Interpersonal relationships in danger

Just as they have advantages, social networks also pose dangers for our interpersonal relationships.

One of the dangers is that they limit or substitute real world relationships for which they are maintained through the networks. This scenario would imply isolation and the absence of real physical contact with other individuals, and would create social, affective, and emotional problems. Socialization would be reduced or canceled and the attachment bond that influences the way we relate to others would be affected.

With the use of social networks we lose part of our Privacy, we are more exposed. When opening an account on a network and starting to interact, we must be aware of the information we share. We have the possibility to activate security and privacy filters for each network, but the most important thing to safeguard privacy is to manage them with caution.

Likewise, we must be cautious when interacting, since we can be victims of deception by anonymous people or with false identities. There are also people who are dedicated to creating conflicts and controversies that could create disturbances in our virtual communities and in ourselves as individuals.

Another of the dangers of social networks is that could become an addiction. Long hours consulting or interacting on social networks rob us of sleep time and concentration and productivity at work.

Living glued to the computer or mobile device to constantly know what the networks are saying, verify and respond to notifications, involves a double risk. On the one hand, we lose track of time, of the hours we spend on the networks. On the other hand, we are absent even though we are together with other people in the real world. We dive into the phone and we don’t pay all the attention to what is spoken or is happening around us.

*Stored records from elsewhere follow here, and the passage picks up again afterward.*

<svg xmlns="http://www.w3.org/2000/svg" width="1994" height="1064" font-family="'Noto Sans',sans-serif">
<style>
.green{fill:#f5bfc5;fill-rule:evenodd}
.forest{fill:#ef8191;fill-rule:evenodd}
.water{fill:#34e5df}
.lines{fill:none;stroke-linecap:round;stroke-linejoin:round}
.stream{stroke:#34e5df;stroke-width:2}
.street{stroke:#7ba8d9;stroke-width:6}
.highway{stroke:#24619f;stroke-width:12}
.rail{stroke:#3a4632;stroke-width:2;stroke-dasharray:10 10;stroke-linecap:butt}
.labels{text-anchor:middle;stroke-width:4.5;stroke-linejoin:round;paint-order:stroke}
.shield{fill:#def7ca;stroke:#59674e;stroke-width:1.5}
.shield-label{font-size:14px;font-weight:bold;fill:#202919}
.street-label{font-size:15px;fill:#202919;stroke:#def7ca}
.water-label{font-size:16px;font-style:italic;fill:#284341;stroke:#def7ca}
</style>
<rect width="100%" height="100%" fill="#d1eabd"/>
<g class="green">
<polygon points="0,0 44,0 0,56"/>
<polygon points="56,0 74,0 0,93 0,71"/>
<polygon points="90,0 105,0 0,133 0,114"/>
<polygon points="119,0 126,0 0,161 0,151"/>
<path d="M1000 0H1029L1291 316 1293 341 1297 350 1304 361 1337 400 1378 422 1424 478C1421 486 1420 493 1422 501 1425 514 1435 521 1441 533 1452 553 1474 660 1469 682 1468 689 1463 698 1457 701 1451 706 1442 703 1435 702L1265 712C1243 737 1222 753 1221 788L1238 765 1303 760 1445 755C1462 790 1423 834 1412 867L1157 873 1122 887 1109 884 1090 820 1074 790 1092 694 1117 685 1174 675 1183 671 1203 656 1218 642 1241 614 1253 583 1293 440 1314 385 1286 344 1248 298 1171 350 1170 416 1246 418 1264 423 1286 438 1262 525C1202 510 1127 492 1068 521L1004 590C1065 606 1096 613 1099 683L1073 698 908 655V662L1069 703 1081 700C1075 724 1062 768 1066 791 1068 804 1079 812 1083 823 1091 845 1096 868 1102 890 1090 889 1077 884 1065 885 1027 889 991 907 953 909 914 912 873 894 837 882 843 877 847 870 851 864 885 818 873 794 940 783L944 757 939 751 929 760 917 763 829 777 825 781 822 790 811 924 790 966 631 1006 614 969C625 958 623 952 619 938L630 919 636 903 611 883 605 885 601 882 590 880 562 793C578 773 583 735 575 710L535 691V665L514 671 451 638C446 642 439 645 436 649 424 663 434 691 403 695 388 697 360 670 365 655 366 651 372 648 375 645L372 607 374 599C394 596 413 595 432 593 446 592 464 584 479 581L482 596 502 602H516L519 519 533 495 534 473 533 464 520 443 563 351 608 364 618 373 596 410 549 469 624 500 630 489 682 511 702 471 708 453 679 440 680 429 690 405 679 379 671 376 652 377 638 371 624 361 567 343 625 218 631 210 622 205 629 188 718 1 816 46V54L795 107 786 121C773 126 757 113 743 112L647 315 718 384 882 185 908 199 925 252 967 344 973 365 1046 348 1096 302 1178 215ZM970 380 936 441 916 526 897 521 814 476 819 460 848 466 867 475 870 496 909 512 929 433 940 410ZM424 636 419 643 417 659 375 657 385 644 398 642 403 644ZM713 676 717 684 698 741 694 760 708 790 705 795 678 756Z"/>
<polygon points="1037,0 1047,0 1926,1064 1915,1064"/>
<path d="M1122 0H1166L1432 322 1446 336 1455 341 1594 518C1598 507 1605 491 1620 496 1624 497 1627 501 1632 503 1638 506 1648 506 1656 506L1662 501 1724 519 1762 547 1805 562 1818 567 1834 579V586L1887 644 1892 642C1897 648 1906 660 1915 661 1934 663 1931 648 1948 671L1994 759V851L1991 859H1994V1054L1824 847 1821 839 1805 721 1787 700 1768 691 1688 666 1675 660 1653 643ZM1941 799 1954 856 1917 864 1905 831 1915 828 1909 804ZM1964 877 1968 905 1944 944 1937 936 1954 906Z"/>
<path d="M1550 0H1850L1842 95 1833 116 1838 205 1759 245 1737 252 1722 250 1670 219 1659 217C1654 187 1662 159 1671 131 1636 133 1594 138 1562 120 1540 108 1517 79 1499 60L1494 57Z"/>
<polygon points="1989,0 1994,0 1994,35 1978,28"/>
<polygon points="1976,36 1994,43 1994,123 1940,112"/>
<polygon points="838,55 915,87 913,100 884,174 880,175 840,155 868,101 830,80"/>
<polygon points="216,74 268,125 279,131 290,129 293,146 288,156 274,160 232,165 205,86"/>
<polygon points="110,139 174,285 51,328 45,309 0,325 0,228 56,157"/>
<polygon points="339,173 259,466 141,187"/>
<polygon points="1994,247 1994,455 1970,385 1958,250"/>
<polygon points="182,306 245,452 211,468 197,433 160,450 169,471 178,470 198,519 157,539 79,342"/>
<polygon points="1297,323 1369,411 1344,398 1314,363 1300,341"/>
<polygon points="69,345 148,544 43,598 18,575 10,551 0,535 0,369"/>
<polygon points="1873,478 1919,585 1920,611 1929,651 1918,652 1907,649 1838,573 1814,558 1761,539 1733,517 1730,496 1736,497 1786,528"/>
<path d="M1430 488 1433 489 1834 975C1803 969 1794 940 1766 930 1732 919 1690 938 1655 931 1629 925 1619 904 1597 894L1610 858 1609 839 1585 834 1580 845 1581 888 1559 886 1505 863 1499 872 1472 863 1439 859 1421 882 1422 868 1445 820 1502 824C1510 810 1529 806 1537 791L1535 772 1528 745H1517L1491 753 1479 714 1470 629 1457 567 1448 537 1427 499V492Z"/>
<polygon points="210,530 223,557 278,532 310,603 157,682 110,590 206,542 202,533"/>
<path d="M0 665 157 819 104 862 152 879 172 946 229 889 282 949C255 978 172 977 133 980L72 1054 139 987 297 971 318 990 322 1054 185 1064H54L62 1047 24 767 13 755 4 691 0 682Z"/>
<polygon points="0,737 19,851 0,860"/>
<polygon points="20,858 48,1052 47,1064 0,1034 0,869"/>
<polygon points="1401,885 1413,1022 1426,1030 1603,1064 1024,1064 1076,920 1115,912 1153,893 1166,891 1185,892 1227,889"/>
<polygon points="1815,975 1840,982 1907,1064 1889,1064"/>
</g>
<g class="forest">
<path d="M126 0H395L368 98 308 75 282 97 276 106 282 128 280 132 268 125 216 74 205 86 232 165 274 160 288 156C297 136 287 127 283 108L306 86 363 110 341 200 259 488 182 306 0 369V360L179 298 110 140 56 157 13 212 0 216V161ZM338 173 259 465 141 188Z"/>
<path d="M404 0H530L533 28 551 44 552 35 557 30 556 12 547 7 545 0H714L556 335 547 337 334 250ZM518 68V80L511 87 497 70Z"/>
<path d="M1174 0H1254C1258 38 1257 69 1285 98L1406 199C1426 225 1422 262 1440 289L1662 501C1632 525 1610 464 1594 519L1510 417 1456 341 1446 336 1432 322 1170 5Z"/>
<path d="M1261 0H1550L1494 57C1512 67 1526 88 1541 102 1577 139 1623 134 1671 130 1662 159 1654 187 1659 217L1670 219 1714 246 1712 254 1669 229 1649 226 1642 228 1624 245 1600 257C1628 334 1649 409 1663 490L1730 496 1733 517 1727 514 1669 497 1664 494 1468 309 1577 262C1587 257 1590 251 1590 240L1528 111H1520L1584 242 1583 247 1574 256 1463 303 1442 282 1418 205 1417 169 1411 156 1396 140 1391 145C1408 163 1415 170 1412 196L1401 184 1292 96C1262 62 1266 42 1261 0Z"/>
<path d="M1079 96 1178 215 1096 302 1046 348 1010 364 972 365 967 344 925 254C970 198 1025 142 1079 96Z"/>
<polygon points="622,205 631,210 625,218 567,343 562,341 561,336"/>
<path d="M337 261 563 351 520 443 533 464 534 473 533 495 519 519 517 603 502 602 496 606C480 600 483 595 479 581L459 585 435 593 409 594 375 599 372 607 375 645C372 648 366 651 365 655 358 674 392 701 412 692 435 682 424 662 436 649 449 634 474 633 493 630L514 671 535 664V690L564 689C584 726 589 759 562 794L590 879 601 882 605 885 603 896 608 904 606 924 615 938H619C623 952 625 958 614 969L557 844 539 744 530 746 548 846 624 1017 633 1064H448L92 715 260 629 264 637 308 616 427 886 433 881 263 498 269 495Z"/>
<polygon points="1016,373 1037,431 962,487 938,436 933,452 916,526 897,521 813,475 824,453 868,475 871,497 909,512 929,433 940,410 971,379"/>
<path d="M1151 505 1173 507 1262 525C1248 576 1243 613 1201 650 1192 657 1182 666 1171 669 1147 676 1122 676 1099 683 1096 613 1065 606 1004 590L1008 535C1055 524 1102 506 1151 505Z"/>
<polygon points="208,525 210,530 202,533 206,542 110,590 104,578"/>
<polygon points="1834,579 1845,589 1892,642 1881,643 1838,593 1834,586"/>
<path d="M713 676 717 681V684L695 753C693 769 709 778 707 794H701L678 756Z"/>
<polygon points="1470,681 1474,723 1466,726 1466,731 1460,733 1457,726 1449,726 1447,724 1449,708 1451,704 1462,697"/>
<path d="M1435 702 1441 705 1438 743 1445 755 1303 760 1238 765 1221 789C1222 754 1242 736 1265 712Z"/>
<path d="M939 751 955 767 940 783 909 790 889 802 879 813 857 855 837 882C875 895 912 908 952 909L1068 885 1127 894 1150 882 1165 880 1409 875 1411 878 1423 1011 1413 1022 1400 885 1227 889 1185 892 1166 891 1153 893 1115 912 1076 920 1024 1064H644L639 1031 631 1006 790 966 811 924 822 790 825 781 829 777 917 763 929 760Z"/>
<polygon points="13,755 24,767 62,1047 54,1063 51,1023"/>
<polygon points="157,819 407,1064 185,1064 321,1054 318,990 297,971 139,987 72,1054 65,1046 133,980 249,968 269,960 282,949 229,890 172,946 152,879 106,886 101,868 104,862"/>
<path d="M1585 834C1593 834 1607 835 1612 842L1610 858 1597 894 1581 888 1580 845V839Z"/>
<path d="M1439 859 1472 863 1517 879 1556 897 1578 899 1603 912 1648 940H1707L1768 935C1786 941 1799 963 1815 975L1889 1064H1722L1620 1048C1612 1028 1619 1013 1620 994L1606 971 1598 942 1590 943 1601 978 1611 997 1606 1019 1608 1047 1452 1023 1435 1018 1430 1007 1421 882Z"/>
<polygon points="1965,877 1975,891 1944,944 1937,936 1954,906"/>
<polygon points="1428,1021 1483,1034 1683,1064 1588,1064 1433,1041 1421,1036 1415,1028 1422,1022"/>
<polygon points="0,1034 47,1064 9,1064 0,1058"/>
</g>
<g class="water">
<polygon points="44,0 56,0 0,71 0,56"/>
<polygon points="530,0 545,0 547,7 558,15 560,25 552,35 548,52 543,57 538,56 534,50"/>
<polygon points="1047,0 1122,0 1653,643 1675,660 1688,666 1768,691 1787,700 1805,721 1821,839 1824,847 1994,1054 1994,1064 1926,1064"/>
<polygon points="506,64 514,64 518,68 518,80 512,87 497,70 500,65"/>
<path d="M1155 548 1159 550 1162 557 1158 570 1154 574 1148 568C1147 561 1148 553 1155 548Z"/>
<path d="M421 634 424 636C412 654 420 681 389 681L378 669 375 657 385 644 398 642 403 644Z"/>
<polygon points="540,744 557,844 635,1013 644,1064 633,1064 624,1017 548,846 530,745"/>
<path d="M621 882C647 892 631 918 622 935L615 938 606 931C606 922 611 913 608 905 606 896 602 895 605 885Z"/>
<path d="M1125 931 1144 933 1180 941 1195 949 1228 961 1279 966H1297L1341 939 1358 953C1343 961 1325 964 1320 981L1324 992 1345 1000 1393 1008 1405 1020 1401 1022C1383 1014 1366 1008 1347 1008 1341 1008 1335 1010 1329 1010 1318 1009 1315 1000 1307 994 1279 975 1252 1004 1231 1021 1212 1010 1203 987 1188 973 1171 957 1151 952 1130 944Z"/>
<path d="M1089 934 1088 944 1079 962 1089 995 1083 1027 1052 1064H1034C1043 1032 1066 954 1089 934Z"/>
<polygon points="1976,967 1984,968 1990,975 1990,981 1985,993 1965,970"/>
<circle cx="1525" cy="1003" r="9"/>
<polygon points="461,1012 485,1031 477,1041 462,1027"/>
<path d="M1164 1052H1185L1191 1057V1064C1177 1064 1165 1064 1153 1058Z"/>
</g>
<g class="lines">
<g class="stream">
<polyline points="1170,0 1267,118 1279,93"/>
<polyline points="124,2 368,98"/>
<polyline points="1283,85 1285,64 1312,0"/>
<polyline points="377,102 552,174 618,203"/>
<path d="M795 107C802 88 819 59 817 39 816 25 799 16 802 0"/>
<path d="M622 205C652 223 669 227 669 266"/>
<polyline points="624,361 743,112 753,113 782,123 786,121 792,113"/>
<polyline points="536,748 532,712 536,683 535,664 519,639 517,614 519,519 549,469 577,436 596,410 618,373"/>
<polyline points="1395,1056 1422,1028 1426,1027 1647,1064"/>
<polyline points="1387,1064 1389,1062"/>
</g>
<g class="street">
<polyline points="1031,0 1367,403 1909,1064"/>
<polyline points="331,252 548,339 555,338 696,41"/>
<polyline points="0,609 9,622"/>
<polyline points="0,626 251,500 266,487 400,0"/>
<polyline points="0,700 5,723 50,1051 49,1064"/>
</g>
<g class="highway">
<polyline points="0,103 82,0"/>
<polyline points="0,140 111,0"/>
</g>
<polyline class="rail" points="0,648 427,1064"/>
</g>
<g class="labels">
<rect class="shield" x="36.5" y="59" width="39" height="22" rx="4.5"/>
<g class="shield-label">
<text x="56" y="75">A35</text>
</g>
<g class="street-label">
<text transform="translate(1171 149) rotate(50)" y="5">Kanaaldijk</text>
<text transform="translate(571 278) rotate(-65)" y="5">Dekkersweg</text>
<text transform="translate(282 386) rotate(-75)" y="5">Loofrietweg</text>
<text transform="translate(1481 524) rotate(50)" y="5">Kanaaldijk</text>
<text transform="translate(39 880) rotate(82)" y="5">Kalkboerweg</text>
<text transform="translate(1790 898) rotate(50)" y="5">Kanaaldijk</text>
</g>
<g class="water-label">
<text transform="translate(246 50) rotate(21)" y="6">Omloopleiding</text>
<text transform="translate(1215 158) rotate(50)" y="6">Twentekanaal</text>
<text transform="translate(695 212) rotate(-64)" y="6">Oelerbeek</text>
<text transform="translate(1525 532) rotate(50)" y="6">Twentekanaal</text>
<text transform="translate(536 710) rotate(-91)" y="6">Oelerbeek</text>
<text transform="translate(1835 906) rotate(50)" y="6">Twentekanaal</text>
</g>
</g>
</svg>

The desire to be visible on the networks could lead us to participate in multiple communities and forums without having enough time to do so. We could fall into Lack of compromise, not persevere, and in feelings of anxiety and fear of failure.

The misuse of social networks could also lead us to pretend that we have a different personality from the offline world. Taking false attitudes and postures is a danger, as well as idealize the life reflected by our contacts in the networks. This situation can arouse envy and generate anxiety, sadness and frustration.

Our work relationships are also at risk of being affected by addictive use of social networks. If we remain connected 24 hours a day, every day, including weekends, sharing work information, we will annoy our colleagues, subordinates or bosses.

Youth and social media

Increased use of social media can make people children and young people put aside activities in the real world. Games and outings with friends could be diminished. Also, their participation in training, cultural and sports activities.

The compulsive use of the networks can imply, especially for children and adolescents, the fear of being marginalized and excluded. Syndrome FOMO (fear of missing out), fear of missing something, produces overwhelm and anxiety. Born of the desire to share everything, participate in all the options offered by the networks, and feel accepted in the virtual world.

Young people as part of their development seek recognition and acceptance. In virtual reality, searching for them by likes and number of followers could generate addiction to social networks.

If they are already dependent on the digital world, young people run the risk of being less tolerant of frustrations
already easily bored. Similarly, they may experience more difficulty coping with and responding to conflict situations in real life.